Output the data below exactly, images excluded.
==== DATA TO EXAMINE ====
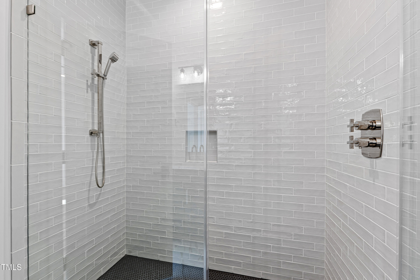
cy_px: 140
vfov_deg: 77.3
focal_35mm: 15
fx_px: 175
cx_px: 210
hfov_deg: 100.4
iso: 100
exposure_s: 1/3
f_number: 8
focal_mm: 10
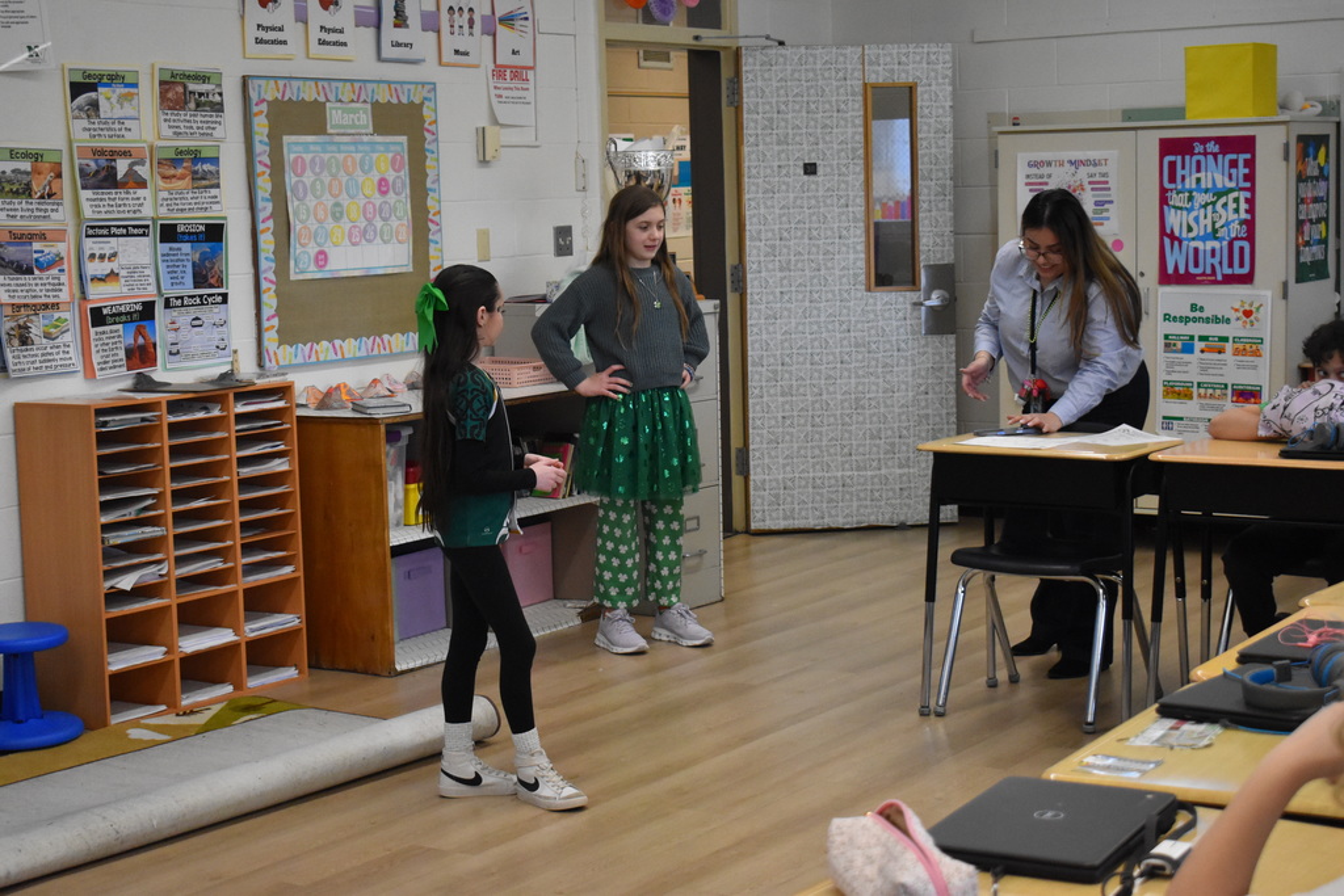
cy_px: 448
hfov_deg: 33.4
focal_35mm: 60
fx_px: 2240
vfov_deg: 22.6
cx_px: 672
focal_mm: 40
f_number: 4.8
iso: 3200
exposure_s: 1/250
====
ANSWER TO THIS TASK →
cy_px: 140
vfov_deg: 77.3
focal_35mm: 15
fx_px: 175
cx_px: 210
hfov_deg: 100.4
iso: 100
exposure_s: 1/3
f_number: 8
focal_mm: 10
cy_px: 448
hfov_deg: 33.4
focal_35mm: 60
fx_px: 2240
vfov_deg: 22.6
cx_px: 672
focal_mm: 40
f_number: 4.8
iso: 3200
exposure_s: 1/250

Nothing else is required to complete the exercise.